_Dataset extract_:
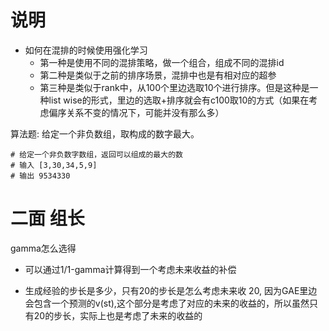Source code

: # 说明
- 如何在混排的时候使用强化学习
    * 第一种是使用不同的混排策略，做一个组合，组成不同的混排id
    * 第二种是类似于之前的排序场景，混排中也是有相对应的超参
    * 第三种是类似于rank中，从100个里边选取10个进行排序。但是这种是一种list wise的形式，里边的选取+排序就会有c100取10的方式（如果在考虑偏序关系不变的情况下，可能并没有那么多）


算法题:
    给定一个非负数组，取构成的数字最大。
    
    # 给定一个非负数字数组，返回可以组成的最大的数
    # 输入 [3,30,34,5,9]
    # 输出 9534330
    


# 二面 组长
gamma怎么选得
 - 可以通过1/1-gamma计算得到一个考虑未来收益的补偿

 - 生成经验的步长是多少，只有20的步长是怎么考虑未来收
    20, 因为GAE里边会包含一个预测的v(st),这个部分是考虑了对应的未来的收益的，所以虽然只有20的步长，实际上也是考虑了未来的收益的

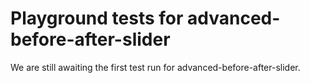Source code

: # Playground tests for advanced-before-after-slider
We are still awaiting the first test run for advanced-before-after-slider.
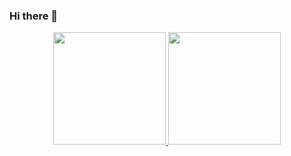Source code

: ### Hi there 👋

<div align=center>
<a href="https://github.com/luis-pelozo">
<img  height="180em" src="https://github-readme-stats.vercel.app/api/top-langs/?username=luis-pelozo&layout=compact&langs_count=7&theme=dracula"/>
<img height="180em" src="https://github-readme-stats.vercel.app/api?username=luis-pelozo&show_icons=true&theme=dracula&include_all_commits=true&count_private=true"/>
</div>

<!--
**luis-pelozo/luis-pelozo** is a ✨ _special_ ✨ repository because its `README.md` (this file) appears on your GitHub profile.

Here are some ideas to get you started:

- 🔭 I’m currently working on ...
- 🌱 I’m currently learning ...
- 👯 I’m looking to collaborate on ...
- 🤔 I’m looking for help with ...
- 💬 Ask me about ...
- 📫 How to reach me: ...
- 😄 Pronouns: ...
- ⚡ Fun fact: ...
-->
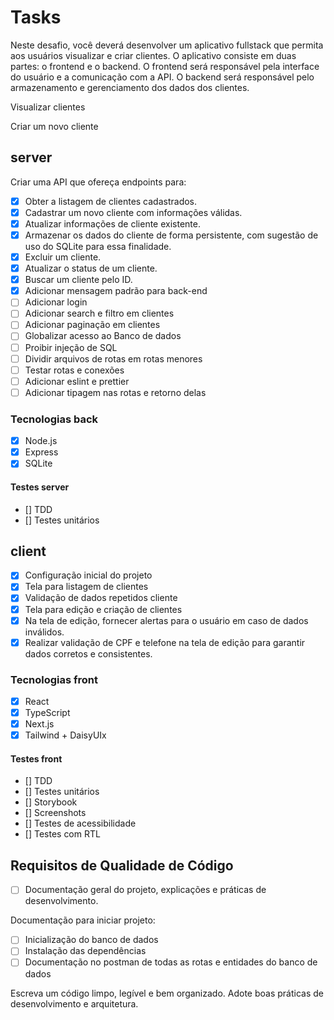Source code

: # Tasks

Neste desafio, você deverá desenvolver um aplicativo fullstack que permita aos usuários visualizar e criar clientes. O aplicativo consiste em duas partes: o frontend e o backend. O frontend será responsável pela interface do usuário e a comunicação com a API. O backend será responsável pelo armazenamento e gerenciamento dos dados dos clientes.

Visualizar clientes

Criar um novo cliente

## server

Criar uma API que ofereça endpoints para:

- [x] Obter a listagem de clientes cadastrados.
- [x] Cadastrar um novo cliente com informações válidas.
- [x] Atualizar informações de cliente existente.
- [x] Armazenar os dados do cliente de forma persistente, com sugestão de uso do SQLite para essa finalidade.
- [x] Excluir um cliente.
- [x] Atualizar o status de um cliente.
- [x] Buscar um cliente pelo ID.
- [x] Adicionar mensagem padrão para back-end
- [ ] Adicionar login
- [ ] Adicionar search e filtro em clientes
- [ ] Adicionar paginação em clientes
- [ ] Globalizar acesso ao Banco de dados
- [ ] Proibir injeção de SQL
- [ ] Dividir arquivos de rotas em rotas menores
- [ ] Testar rotas e conexões
- [ ] Adicionar eslint e prettier
- [ ] Adicionar tipagem nas rotas e retorno delas

### Tecnologias back

- [x] Node.js
- [x] Express
- [x] SQLite

#### Testes server

- [] TDD
- [] Testes unitários

## client

- [x] Configuração inicial do projeto
- [x] Tela para listagem de clientes
- [x] Validação de dados repetidos cliente
- [x] Tela para edição e criação de clientes
- [x] Na tela de edição, fornecer alertas para o usuário em caso de dados inválidos.
- [x] Realizar validação de CPF e telefone na tela de edição para garantir dados corretos e consistentes.

### Tecnologias front

- [x] React
- [x] TypeScript
- [x] Next.js
- [x] Tailwind + DaisyUIx

#### Testes front

- [] TDD
- [] Testes unitários
- [] Storybook
- [] Screenshots
- [] Testes de acessibilidade
- [] Testes com RTL

## Requisitos de Qualidade de Código

- [ ] Documentação geral do projeto, explicações e práticas de desenvolvimento.

Documentação para iniciar projeto:

- [ ] Inicialização do banco de dados
- [ ] Instalação das dependências
- [ ] Documentação no postman de todas as rotas e entidades do banco de dados

Escreva um código limpo, legível e bem organizado.
Adote boas práticas de desenvolvimento e arquitetura.
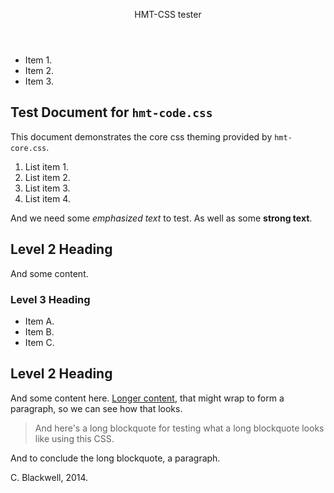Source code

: 
<header>

HMT-CSS tester

</header>

<nav>

- Item 1.
- Item 2.
- Item 3.

</nav>

<article>

# Test Document for `hmt-code.css`

This document demonstrates the core css theming provided by `hmt-core.css`.

1. List item 1.
1. List item 2.
1. List item 3.
1. List item 4.

And we need some _emphasized text_ to test. As well as some **strong text**.

## Level 2 Heading

And some content.

### Level 3 Heading

- Item A.
- Item B.
- Item C.

## Level 2 Heading

And some content here. [Longer content](www.google.com), that might wrap to form a paragraph, so we can see how that looks.

> And here's a long blockquote for testing what a long blockquote looks like using this CSS.

And to conclude the long blockquote, a paragraph.


</article>

<footer>

C. Blackwell, 2014.

</footer>

</body>
</html>
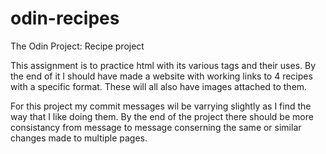 # odin-recipes
The Odin Project: Recipe project
 
This assignment is to practice html with its various tags and their uses. 
By the end of it I should have made a website with working links to 4 recipes
with a specific format. These will all also have images attached to them.

For this project my commit messages wil be varrying slightly as I find the way
that I like doing them. By the end of the project there should be more consistancy
from message to message conserning the same or similar changes made to multiple 
pages.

_What you will do_: Drop the pictures, then write out everything else in the records exactly.

_Your response_:
Source code

: # 说明
- 如何在混排的时候使用强化学习
    * 第一种是使用不同的混排策略，做一个组合，组成不同的混排id
    * 第二种是类似于之前的排序场景，混排中也是有相对应的超参
    * 第三种是类似于rank中，从100个里边选取10个进行排序。但是这种是一种list wise的形式，里边的选取+排序就会有c100取10的方式（如果在考虑偏序关系不变的情况下，可能并没有那么多）


算法题:
    给定一个非负数组，取构成的数字最大。
    
    # 给定一个非负数字数组，返回可以组成的最大的数
    # 输入 [3,30,34,5,9]
    # 输出 9534330
    


# 二面 组长
gamma怎么选得
 - 可以通过1/1-gamma计算得到一个考虑未来收益的补偿

 - 生成经验的步长是多少，只有20的步长是怎么考虑未来收
    20, 因为GAE里边会包含一个预测的v(st),这个部分是考虑了对应的未来的收益的，所以虽然只有20的步长，实际上也是考虑了未来的收益的

Source code

: # Playground tests for advanced-before-after-slider
We are still awaiting the first test run for advanced-before-after-slider.
Source code

: ### Hi there 👋

<div align=center>
<a href="https://github.com/luis-pelozo">
<img  height="180em" src="https://github-readme-stats.vercel.app/api/top-langs/?username=luis-pelozo&layout=compact&langs_count=7&theme=dracula"/>
<img height="180em" src="https://github-readme-stats.vercel.app/api?username=luis-pelozo&show_icons=true&theme=dracula&include_all_commits=true&count_private=true"/>
</div>

<!--
**luis-pelozo/luis-pelozo** is a ✨ _special_ ✨ repository because its `README.md` (this file) appears on your GitHub profile.

Here are some ideas to get you started:

- 🔭 I’m currently working on ...
- 🌱 I’m currently learning ...
- 👯 I’m looking to collaborate on ...
- 🤔 I’m looking for help with ...
- 💬 Ask me about ...
- 📫 How to reach me: ...
- 😄 Pronouns: ...
- ⚡ Fun fact: ...
-->
Source code

: # Tasks

Neste desafio, você deverá desenvolver um aplicativo fullstack que permita aos usuários visualizar e criar clientes. O aplicativo consiste em duas partes: o frontend e o backend. O frontend será responsável pela interface do usuário e a comunicação com a API. O backend será responsável pelo armazenamento e gerenciamento dos dados dos clientes.

Visualizar clientes

Criar um novo cliente

## server

Criar uma API que ofereça endpoints para:

- [x] Obter a listagem de clientes cadastrados.
- [x] Cadastrar um novo cliente com informações válidas.
- [x] Atualizar informações de cliente existente.
- [x] Armazenar os dados do cliente de forma persistente, com sugestão de uso do SQLite para essa finalidade.
- [x] Excluir um cliente.
- [x] Atualizar o status de um cliente.
- [x] Buscar um cliente pelo ID.
- [x] Adicionar mensagem padrão para back-end
- [ ] Adicionar login
- [ ] Adicionar search e filtro em clientes
- [ ] Adicionar paginação em clientes
- [ ] Globalizar acesso ao Banco de dados
- [ ] Proibir injeção de SQL
- [ ] Dividir arquivos de rotas em rotas menores
- [ ] Testar rotas e conexões
- [ ] Adicionar eslint e prettier
- [ ] Adicionar tipagem nas rotas e retorno delas

### Tecnologias back

- [x] Node.js
- [x] Express
- [x] SQLite

#### Testes server

- [] TDD
- [] Testes unitários

## client

- [x] Configuração inicial do projeto
- [x] Tela para listagem de clientes
- [x] Validação de dados repetidos cliente
- [x] Tela para edição e criação de clientes
- [x] Na tela de edição, fornecer alertas para o usuário em caso de dados inválidos.
- [x] Realizar validação de CPF e telefone na tela de edição para garantir dados corretos e consistentes.

### Tecnologias front

- [x] React
- [x] TypeScript
- [x] Next.js
- [x] Tailwind + DaisyUIx

#### Testes front

- [] TDD
- [] Testes unitários
- [] Storybook
- [] Screenshots
- [] Testes de acessibilidade
- [] Testes com RTL

## Requisitos de Qualidade de Código

- [ ] Documentação geral do projeto, explicações e práticas de desenvolvimento.

Documentação para iniciar projeto:

- [ ] Inicialização do banco de dados
- [ ] Instalação das dependências
- [ ] Documentação no postman de todas as rotas e entidades do banco de dados

Escreva um código limpo, legível e bem organizado.
Adote boas práticas de desenvolvimento e arquitetura.
Source code

: 
<header>

HMT-CSS tester

</header>

<nav>

- Item 1.
- Item 2.
- Item 3.

</nav>

<article>

# Test Document for `hmt-code.css`

This document demonstrates the core css theming provided by `hmt-core.css`.

1. List item 1.
1. List item 2.
1. List item 3.
1. List item 4.

And we need some _emphasized text_ to test. As well as some **strong text**.

## Level 2 Heading

And some content.

### Level 3 Heading

- Item A.
- Item B.
- Item C.

## Level 2 Heading

And some content here. [Longer content](www.google.com), that might wrap to form a paragraph, so we can see how that looks.

> And here's a long blockquote for testing what a long blockquote looks like using this CSS.

And to conclude the long blockquote, a paragraph.


</article>

<footer>

C. Blackwell, 2014.

</footer>

</body>
</html>
 # odin-recipes
The Odin Project: Recipe project
 
This assignment is to practice html with its various tags and their uses. 
By the end of it I should have made a website with working links to 4 recipes
with a specific format. These will all also have images attached to them.

For this project my commit messages wil be varrying slightly as I find the way
that I like doing them. By the end of the project there should be more consistancy
from message to message conserning the same or similar changes made to multiple 
pages.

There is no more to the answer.